Linux lags Windows in new security report
A report released today indicates Windows Server 2003 may actually be more secure than its most popular Linux competitor when it comes to vulnerabilities and the time it takes to patch them.
"The fact that Security Innovations [which produced the paper] retained 'editorial control' doesn't help; if Microsoft is paying the bills, there can be all sorts of nonverbal pressure behind the scenes. It isn't like it was 'co-funded' by both Microsoft and Red Hat," said Michael D. "Mick" Bauer, senior editor of Linux Journal and director of value-subtracted services for Wiremonkeys.org.
He also questioned the narrow focus. "This study appears to be more concerned with vulnerability counts and patch-release cycles than in actual security or securability. Certainly, if Microsoft has reduced the amounts of bugs in [its] software and gotten faster at patching bugs, that's great. But the bug-patch rat race is only one part of a much more complicated security picture, and the way I see it, Linux still has compelling advantages from a security standpoint."
Such a reaction was anticipated by authors Richard Ford, Herbert H. Thompson and Fabien Casteran.
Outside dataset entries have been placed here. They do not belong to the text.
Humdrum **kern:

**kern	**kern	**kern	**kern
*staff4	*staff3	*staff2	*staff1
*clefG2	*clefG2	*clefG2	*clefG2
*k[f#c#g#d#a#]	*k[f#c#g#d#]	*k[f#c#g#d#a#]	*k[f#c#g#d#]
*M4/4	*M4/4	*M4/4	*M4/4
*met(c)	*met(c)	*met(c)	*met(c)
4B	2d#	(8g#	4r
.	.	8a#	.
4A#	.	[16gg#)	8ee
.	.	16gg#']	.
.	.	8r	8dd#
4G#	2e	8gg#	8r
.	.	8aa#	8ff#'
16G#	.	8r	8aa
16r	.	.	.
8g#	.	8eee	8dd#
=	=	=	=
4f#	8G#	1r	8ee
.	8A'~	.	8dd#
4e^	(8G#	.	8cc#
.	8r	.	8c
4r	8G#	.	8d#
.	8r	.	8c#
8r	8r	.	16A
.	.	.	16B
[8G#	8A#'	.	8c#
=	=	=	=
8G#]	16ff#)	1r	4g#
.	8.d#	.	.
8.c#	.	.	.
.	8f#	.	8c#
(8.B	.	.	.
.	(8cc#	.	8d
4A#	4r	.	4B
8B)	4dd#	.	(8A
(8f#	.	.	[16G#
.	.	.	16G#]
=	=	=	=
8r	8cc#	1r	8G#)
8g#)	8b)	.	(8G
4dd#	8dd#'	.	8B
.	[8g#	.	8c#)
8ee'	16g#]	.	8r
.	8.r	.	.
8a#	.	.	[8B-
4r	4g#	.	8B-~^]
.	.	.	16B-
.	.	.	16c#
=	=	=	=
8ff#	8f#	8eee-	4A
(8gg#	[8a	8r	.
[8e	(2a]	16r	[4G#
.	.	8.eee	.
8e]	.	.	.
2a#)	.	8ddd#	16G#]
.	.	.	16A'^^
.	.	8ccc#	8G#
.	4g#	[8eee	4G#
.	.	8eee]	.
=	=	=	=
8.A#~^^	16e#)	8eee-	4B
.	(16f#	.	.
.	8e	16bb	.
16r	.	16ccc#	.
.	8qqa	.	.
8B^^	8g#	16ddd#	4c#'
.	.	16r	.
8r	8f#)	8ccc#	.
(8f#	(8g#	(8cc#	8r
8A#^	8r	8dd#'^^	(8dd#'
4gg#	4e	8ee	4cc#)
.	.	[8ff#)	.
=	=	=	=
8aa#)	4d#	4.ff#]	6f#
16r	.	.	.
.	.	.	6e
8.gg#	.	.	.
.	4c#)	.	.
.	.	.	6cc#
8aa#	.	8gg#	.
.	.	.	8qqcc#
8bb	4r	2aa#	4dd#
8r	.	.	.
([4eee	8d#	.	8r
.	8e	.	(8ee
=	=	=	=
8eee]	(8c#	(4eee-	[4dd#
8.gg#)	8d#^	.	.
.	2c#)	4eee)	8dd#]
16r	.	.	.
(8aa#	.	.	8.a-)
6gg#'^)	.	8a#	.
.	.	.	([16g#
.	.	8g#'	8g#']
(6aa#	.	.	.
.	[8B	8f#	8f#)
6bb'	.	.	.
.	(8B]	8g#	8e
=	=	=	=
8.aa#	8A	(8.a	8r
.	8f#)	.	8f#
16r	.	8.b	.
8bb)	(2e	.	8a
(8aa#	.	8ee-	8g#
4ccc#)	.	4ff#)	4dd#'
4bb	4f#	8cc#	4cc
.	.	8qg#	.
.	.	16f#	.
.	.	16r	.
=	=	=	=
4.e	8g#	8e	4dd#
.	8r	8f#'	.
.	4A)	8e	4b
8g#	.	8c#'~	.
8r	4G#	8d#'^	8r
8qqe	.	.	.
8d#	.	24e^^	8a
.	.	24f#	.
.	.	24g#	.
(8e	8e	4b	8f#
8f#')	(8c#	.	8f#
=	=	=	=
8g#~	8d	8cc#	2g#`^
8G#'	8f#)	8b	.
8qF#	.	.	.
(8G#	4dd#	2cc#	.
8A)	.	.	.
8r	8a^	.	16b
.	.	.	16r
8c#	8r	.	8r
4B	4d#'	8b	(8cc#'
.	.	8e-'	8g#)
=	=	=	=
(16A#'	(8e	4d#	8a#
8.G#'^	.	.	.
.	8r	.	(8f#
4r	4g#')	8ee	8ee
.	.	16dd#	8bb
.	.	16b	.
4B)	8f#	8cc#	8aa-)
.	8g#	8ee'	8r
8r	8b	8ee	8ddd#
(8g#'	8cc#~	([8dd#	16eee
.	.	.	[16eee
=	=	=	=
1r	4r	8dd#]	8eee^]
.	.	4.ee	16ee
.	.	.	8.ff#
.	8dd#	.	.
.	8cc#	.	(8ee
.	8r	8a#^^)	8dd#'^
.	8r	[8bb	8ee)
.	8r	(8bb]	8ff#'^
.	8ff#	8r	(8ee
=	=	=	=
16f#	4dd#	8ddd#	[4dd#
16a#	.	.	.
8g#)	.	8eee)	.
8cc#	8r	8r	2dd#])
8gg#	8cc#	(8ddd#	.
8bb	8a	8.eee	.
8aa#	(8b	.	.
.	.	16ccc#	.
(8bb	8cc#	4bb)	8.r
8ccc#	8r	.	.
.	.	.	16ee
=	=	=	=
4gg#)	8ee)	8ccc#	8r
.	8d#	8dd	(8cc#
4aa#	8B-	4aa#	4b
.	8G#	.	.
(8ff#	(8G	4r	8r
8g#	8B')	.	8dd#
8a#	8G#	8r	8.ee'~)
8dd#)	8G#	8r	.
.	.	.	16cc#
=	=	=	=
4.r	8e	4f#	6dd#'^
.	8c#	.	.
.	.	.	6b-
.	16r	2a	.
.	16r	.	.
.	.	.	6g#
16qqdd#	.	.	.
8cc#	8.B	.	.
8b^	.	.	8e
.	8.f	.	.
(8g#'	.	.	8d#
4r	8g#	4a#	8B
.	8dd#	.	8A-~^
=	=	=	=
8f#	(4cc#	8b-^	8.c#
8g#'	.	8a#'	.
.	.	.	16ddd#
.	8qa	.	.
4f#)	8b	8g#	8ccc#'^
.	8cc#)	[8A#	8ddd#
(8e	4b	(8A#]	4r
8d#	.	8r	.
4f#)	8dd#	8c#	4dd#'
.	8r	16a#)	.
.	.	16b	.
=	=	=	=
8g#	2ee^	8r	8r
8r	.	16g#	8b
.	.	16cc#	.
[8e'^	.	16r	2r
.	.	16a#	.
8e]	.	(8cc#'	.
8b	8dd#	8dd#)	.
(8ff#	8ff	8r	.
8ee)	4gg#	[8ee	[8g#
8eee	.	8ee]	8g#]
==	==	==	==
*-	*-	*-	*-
They intentionally ignored threat profiles in favor of inherent vulnerabilities in Windows Server 2003 and two versions of Red Hat Enterprise Linux 3.0. The goal, they said, is to provide a security metric for IT professionals to apply to their own software shopping.
"I don't think people should make adoption decisions purely based on the results, but I think it does at the very least give decision makers and diehards on either side, or even the neutral people, a chance to look beyond hype and speculation and look at hard numbers," said Thompson, director of research at Melbourne, Fla.-based Security Innovation Inc., the application security provider that produced the report.
Thompson denies Microsoft's money influenced results but admits that's a source of contention for a lot of people. "We've gotten funding from Microsoft and as a result of that people have come back and said this automatically must not be relevant and fair and balanced. That's one reason our mission has been to be completely transparent in the methodology."